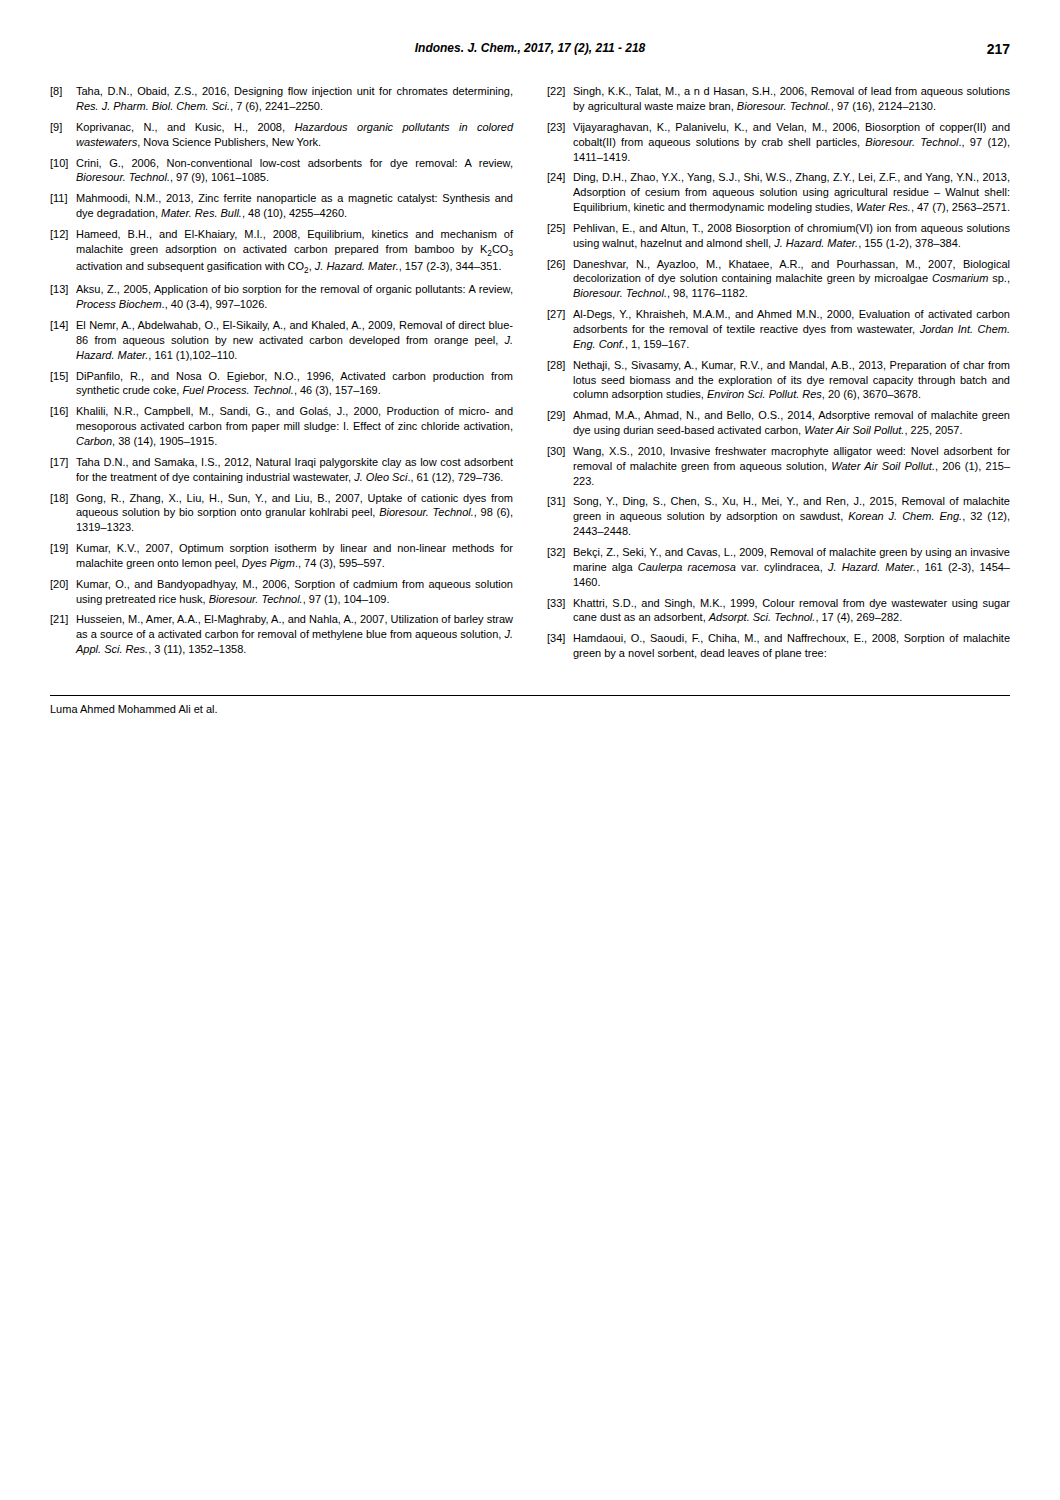Indones. J. Chem., 2017, 17 (2), 211 - 218 217
[8] Taha, D.N., Obaid, Z.S., 2016, Designing flow injection unit for chromates determining, Res. J. Pharm. Biol. Chem. Sci., 7 (6), 2241–2250.
[9] Koprivanac, N., and Kusic, H., 2008, Hazardous organic pollutants in colored wastewaters, Nova Science Publishers, New York.
[10] Crini, G., 2006, Non-conventional low-cost adsorbents for dye removal: A review, Bioresour. Technol., 97 (9), 1061–1085.
[11] Mahmoodi, N.M., 2013, Zinc ferrite nanoparticle as a magnetic catalyst: Synthesis and dye degradation, Mater. Res. Bull., 48 (10), 4255–4260.
[12] Hameed, B.H., and El-Khaiary, M.I., 2008, Equilibrium, kinetics and mechanism of malachite green adsorption on activated carbon prepared from bamboo by K2CO3 activation and subsequent gasification with CO2, J. Hazard. Mater., 157 (2-3), 344–351.
[13] Aksu, Z., 2005, Application of bio sorption for the removal of organic pollutants: A review, Process Biochem., 40 (3-4), 997–1026.
[14] El Nemr, A., Abdelwahab, O., El-Sikaily, A., and Khaled, A., 2009, Removal of direct blue-86 from aqueous solution by new activated carbon developed from orange peel, J. Hazard. Mater., 161 (1),102–110.
[15] DiPanfilo, R., and Nosa O. Egiebor, N.O., 1996, Activated carbon production from synthetic crude coke, Fuel Process. Technol., 46 (3), 157–169.
[16] Khalili, N.R., Campbell, M., Sandi, G., and Golaś, J., 2000, Production of micro- and mesoporous activated carbon from paper mill sludge: I. Effect of zinc chloride activation, Carbon, 38 (14), 1905–1915.
[17] Taha D.N., and Samaka, I.S., 2012, Natural Iraqi palygorskite clay as low cost adsorbent for the treatment of dye containing industrial wastewater, J. Oleo Sci., 61 (12), 729–736.
[18] Gong, R., Zhang, X., Liu, H., Sun, Y., and Liu, B., 2007, Uptake of cationic dyes from aqueous solution by bio sorption onto granular kohlrabi peel, Bioresour. Technol., 98 (6), 1319–1323.
[19] Kumar, K.V., 2007, Optimum sorption isotherm by linear and non-linear methods for malachite green onto lemon peel, Dyes Pigm., 74 (3), 595–597.
[20] Kumar, O., and Bandyopadhyay, M., 2006, Sorption of cadmium from aqueous solution using pretreated rice husk, Bioresour. Technol., 97 (1), 104–109.
[21] Husseien, M., Amer, A.A., El-Maghraby, A., and Nahla, A., 2007, Utilization of barley straw as a source of a activated carbon for removal of methylene blue from aqueous solution, J. Appl. Sci. Res., 3 (11), 1352–1358.
[22] Singh, K.K., Talat, M., a n d Hasan, S.H., 2006, Removal of lead from aqueous solutions by agricultural waste maize bran, Bioresour. Technol., 97 (16), 2124–2130.
[23] Vijayaraghavan, K., Palanivelu, K., and Velan, M., 2006, Biosorption of copper(II) and cobalt(II) from aqueous solutions by crab shell particles, Bioresour. Technol., 97 (12), 1411–1419.
[24] Ding, D.H., Zhao, Y.X., Yang, S.J., Shi, W.S., Zhang, Z.Y., Lei, Z.F., and Yang, Y.N., 2013, Adsorption of cesium from aqueous solution using agricultural residue – Walnut shell: Equilibrium, kinetic and thermodynamic modeling studies, Water Res., 47 (7), 2563–2571.
[25] Pehlivan, E., and Altun, T., 2008 Biosorption of chromium(VI) ion from aqueous solutions using walnut, hazelnut and almond shell, J. Hazard. Mater., 155 (1-2), 378–384.
[26] Daneshvar, N., Ayazloo, M., Khataee, A.R., and Pourhassan, M., 2007, Biological decolorization of dye solution containing malachite green by microalgae Cosmarium sp., Bioresour. Technol., 98, 1176–1182.
[27] Al-Degs, Y., Khraisheh, M.A.M., and Ahmed M.N., 2000, Evaluation of activated carbon adsorbents for the removal of textile reactive dyes from wastewater, Jordan Int. Chem. Eng. Conf., 1, 159–167.
[28] Nethaji, S., Sivasamy, A., Kumar, R.V., and Mandal, A.B., 2013, Preparation of char from lotus seed biomass and the exploration of its dye removal capacity through batch and column adsorption studies, Environ Sci. Pollut. Res, 20 (6), 3670–3678.
[29] Ahmad, M.A., Ahmad, N., and Bello, O.S., 2014, Adsorptive removal of malachite green dye using durian seed-based activated carbon, Water Air Soil Pollut., 225, 2057.
[30] Wang, X.S., 2010, Invasive freshwater macrophyte alligator weed: Novel adsorbent for removal of malachite green from aqueous solution, Water Air Soil Pollut., 206 (1), 215–223.
[31] Song, Y., Ding, S., Chen, S., Xu, H., Mei, Y., and Ren, J., 2015, Removal of malachite green in aqueous solution by adsorption on sawdust, Korean J. Chem. Eng., 32 (12), 2443–2448.
[32] Bekçi, Z., Seki, Y., and Cavas, L., 2009, Removal of malachite green by using an invasive marine alga Caulerpa racemosa var. cylindracea, J. Hazard. Mater., 161 (2-3), 1454–1460.
[33] Khattri, S.D., and Singh, M.K., 1999, Colour removal from dye wastewater using sugar cane dust as an adsorbent, Adsorpt. Sci. Technol., 17 (4), 269–282.
[34] Hamdaoui, O., Saoudi, F., Chiha, M., and Naffrechoux, E., 2008, Sorption of malachite green by a novel sorbent, dead leaves of plane tree:
Luma Ahmed Mohammed Ali et al.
******
◆ Task description ◆
The copy must match every line of the data exactly and contain no pictures.

◆ Exercise solution ◆
Indones. J. Chem., 2017, 17 (2), 211 - 218 217
[8] Taha, D.N., Obaid, Z.S., 2016, Designing flow injection unit for chromates determining, Res. J. Pharm. Biol. Chem. Sci., 7 (6), 2241–2250.
[9] Koprivanac, N., and Kusic, H., 2008, Hazardous organic pollutants in colored wastewaters, Nova Science Publishers, New York.
[10] Crini, G., 2006, Non-conventional low-cost adsorbents for dye removal: A review, Bioresour. Technol., 97 (9), 1061–1085.
[11] Mahmoodi, N.M., 2013, Zinc ferrite nanoparticle as a magnetic catalyst: Synthesis and dye degradation, Mater. Res. Bull., 48 (10), 4255–4260.
[12] Hameed, B.H., and El-Khaiary, M.I., 2008, Equilibrium, kinetics and mechanism of malachite green adsorption on activated carbon prepared from bamboo by K2CO3 activation and subsequent gasification with CO2, J. Hazard. Mater., 157 (2-3), 344–351.
[13] Aksu, Z., 2005, Application of bio sorption for the removal of organic pollutants: A review, Process Biochem., 40 (3-4), 997–1026.
[14] El Nemr, A., Abdelwahab, O., El-Sikaily, A., and Khaled, A., 2009, Removal of direct blue-86 from aqueous solution by new activated carbon developed from orange peel, J. Hazard. Mater., 161 (1),102–110.
[15] DiPanfilo, R., and Nosa O. Egiebor, N.O., 1996, Activated carbon production from synthetic crude coke, Fuel Process. Technol., 46 (3), 157–169.
[16] Khalili, N.R., Campbell, M., Sandi, G., and Golaś, J., 2000, Production of micro- and mesoporous activated carbon from paper mill sludge: I. Effect of zinc chloride activation, Carbon, 38 (14), 1905–1915.
[17] Taha D.N., and Samaka, I.S., 2012, Natural Iraqi palygorskite clay as low cost adsorbent for the treatment of dye containing industrial wastewater, J. Oleo Sci., 61 (12), 729–736.
[18] Gong, R., Zhang, X., Liu, H., Sun, Y., and Liu, B., 2007, Uptake of cationic dyes from aqueous solution by bio sorption onto granular kohlrabi peel, Bioresour. Technol., 98 (6), 1319–1323.
[19] Kumar, K.V., 2007, Optimum sorption isotherm by linear and non-linear methods for malachite green onto lemon peel, Dyes Pigm., 74 (3), 595–597.
[20] Kumar, O., and Bandyopadhyay, M., 2006, Sorption of cadmium from aqueous solution using pretreated rice husk, Bioresour. Technol., 97 (1), 104–109.
[21] Husseien, M., Amer, A.A., El-Maghraby, A., and Nahla, A., 2007, Utilization of barley straw as a source of a activated carbon for removal of methylene blue from aqueous solution, J. Appl. Sci. Res., 3 (11), 1352–1358.
[22] Singh, K.K., Talat, M., a n d Hasan, S.H., 2006, Removal of lead from aqueous solutions by agricultural waste maize bran, Bioresour. Technol., 97 (16), 2124–2130.
[23] Vijayaraghavan, K., Palanivelu, K., and Velan, M., 2006, Biosorption of copper(II) and cobalt(II) from aqueous solutions by crab shell particles, Bioresour. Technol., 97 (12), 1411–1419.
[24] Ding, D.H., Zhao, Y.X., Yang, S.J., Shi, W.S., Zhang, Z.Y., Lei, Z.F., and Yang, Y.N., 2013, Adsorption of cesium from aqueous solution using agricultural residue – Walnut shell: Equilibrium, kinetic and thermodynamic modeling studies, Water Res., 47 (7), 2563–2571.
[25] Pehlivan, E., and Altun, T., 2008 Biosorption of chromium(VI) ion from aqueous solutions using walnut, hazelnut and almond shell, J. Hazard. Mater., 155 (1-2), 378–384.
[26] Daneshvar, N., Ayazloo, M., Khataee, A.R., and Pourhassan, M., 2007, Biological decolorization of dye solution containing malachite green by microalgae Cosmarium sp., Bioresour. Technol., 98, 1176–1182.
[27] Al-Degs, Y., Khraisheh, M.A.M., and Ahmed M.N., 2000, Evaluation of activated carbon adsorbents for the removal of textile reactive dyes from wastewater, Jordan Int. Chem. Eng. Conf., 1, 159–167.
[28] Nethaji, S., Sivasamy, A., Kumar, R.V., and Mandal, A.B., 2013, Preparation of char from lotus seed biomass and the exploration of its dye removal capacity through batch and column adsorption studies, Environ Sci. Pollut. Res, 20 (6), 3670–3678.
[29] Ahmad, M.A., Ahmad, N., and Bello, O.S., 2014, Adsorptive removal of malachite green dye using durian seed-based activated carbon, Water Air Soil Pollut., 225, 2057.
[30] Wang, X.S., 2010, Invasive freshwater macrophyte alligator weed: Novel adsorbent for removal of malachite green from aqueous solution, Water Air Soil Pollut., 206 (1), 215–223.
[31] Song, Y., Ding, S., Chen, S., Xu, H., Mei, Y., and Ren, J., 2015, Removal of malachite green in aqueous solution by adsorption on sawdust, Korean J. Chem. Eng., 32 (12), 2443–2448.
[32] Bekçi, Z., Seki, Y., and Cavas, L., 2009, Removal of malachite green by using an invasive marine alga Caulerpa racemosa var. cylindracea, J. Hazard. Mater., 161 (2-3), 1454–1460.
[33] Khattri, S.D., and Singh, M.K., 1999, Colour removal from dye wastewater using sugar cane dust as an adsorbent, Adsorpt. Sci. Technol., 17 (4), 269–282.
[34] Hamdaoui, O., Saoudi, F., Chiha, M., and Naffrechoux, E., 2008, Sorption of malachite green by a novel sorbent, dead leaves of plane tree:
Luma Ahmed Mohammed Ali et al.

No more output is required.